TASK GOAL
List every line below containing "pitch".

DATA RECORDS below:

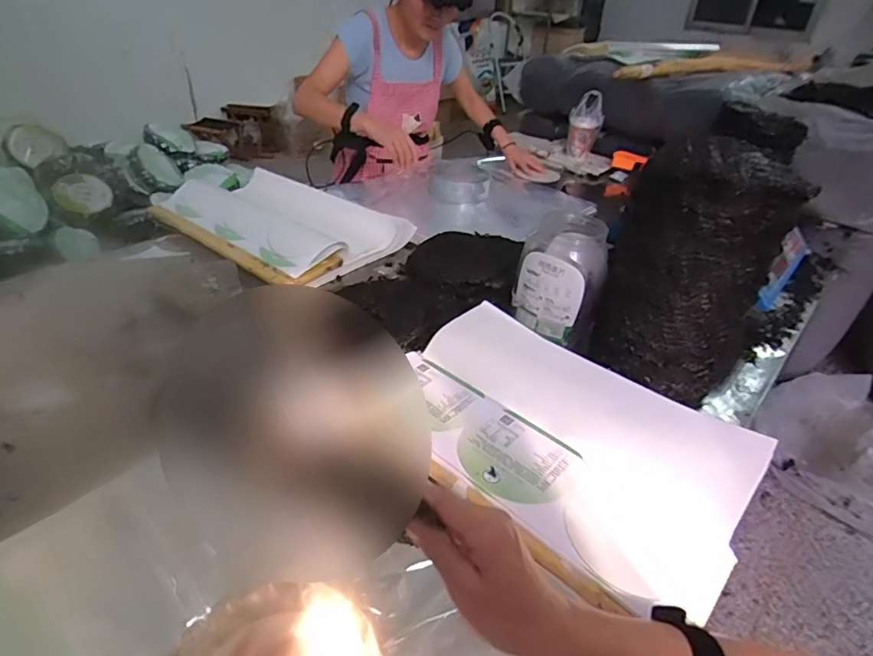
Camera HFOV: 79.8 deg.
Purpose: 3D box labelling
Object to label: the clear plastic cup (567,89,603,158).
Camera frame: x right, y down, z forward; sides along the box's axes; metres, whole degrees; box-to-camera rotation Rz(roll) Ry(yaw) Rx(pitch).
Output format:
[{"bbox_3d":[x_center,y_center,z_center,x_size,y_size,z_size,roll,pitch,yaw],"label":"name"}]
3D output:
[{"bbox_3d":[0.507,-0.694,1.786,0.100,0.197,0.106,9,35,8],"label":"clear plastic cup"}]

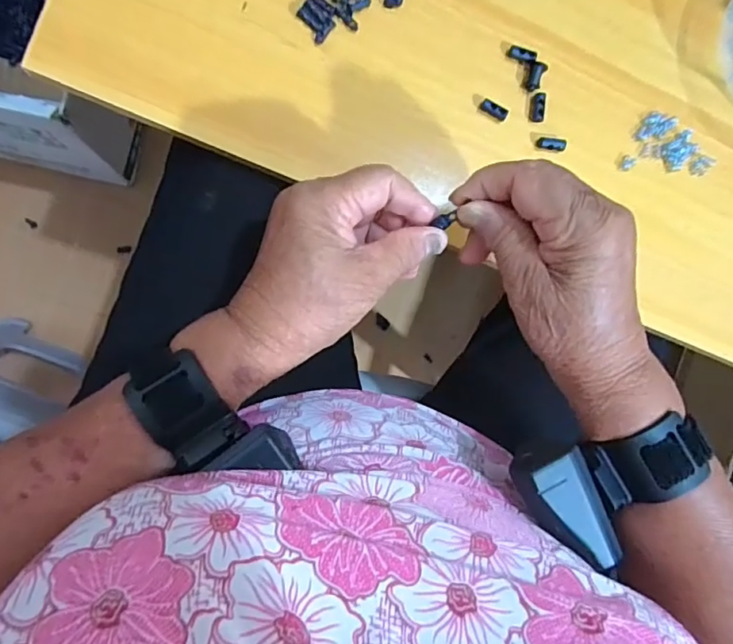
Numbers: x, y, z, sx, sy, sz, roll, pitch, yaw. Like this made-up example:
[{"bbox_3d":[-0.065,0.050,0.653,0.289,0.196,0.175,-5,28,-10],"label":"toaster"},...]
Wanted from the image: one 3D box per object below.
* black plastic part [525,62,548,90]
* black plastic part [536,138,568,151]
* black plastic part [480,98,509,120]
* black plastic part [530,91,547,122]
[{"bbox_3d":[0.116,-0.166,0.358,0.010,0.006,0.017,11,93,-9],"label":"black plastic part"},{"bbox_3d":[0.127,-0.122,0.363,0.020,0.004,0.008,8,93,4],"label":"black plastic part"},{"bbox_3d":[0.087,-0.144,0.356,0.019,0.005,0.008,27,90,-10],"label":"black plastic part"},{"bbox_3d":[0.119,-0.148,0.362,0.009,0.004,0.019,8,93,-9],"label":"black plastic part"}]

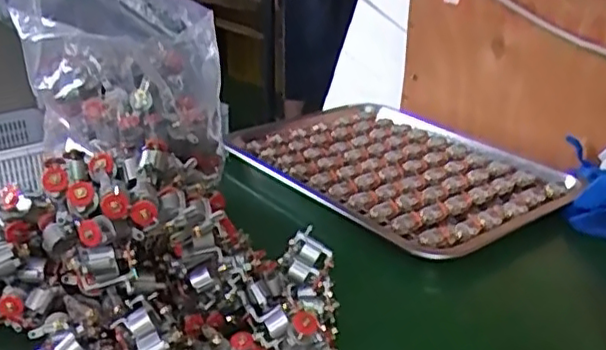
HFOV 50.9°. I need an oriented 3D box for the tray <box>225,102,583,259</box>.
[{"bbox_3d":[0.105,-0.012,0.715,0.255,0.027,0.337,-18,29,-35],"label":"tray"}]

End of DATA RECORDS.
DATA RECORDS below:

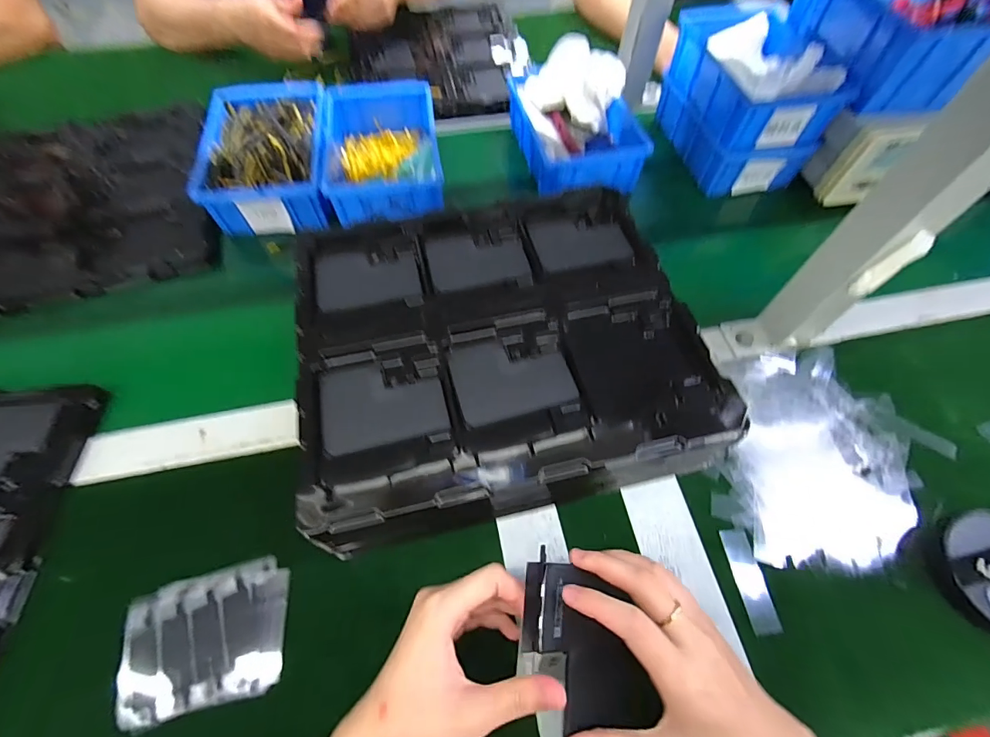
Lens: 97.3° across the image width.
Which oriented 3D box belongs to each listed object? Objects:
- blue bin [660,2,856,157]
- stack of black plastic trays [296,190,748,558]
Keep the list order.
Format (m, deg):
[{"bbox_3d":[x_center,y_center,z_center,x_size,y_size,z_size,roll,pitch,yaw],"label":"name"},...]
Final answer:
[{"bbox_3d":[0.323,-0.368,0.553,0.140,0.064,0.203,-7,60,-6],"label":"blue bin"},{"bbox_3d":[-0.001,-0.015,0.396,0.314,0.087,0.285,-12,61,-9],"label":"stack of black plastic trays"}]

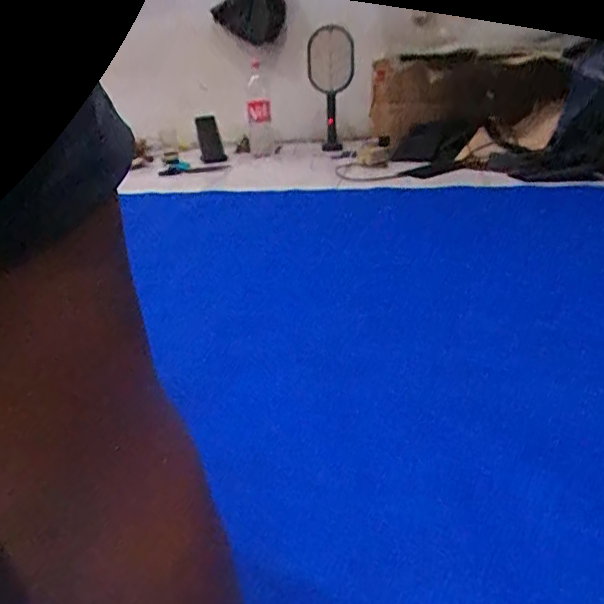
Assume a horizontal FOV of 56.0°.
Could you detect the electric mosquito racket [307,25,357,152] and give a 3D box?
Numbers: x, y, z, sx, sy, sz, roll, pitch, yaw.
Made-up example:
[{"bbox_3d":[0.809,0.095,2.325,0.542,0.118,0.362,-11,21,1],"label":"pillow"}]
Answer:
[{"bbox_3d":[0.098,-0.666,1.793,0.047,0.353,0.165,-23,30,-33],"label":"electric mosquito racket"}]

End of DATA RECORDS.

OUTPUT FOR THIS TASK
Camera frame: x right, y down, z forward; sides along the box's axes; metres, whole degrees; box-to-camera rotation Rz(roll) Ry(yaw) Rx(pitch).
[{"bbox_3d":[x_center,y_center,z_center,x_size,y_size,z_size,roll,pitch,yaw],"label":"name"}]
Numbers: x, y, z, sx, sy, sz, roll, pitch, yaw. Like this made-up example:
[{"bbox_3d":[x_center,y_center,z_center,x_size,y_size,z_size,roll,pitch,yaw],"label":"name"},...]
Numbers: x, y, z, sx, sy, sz, roll, pitch, yaw.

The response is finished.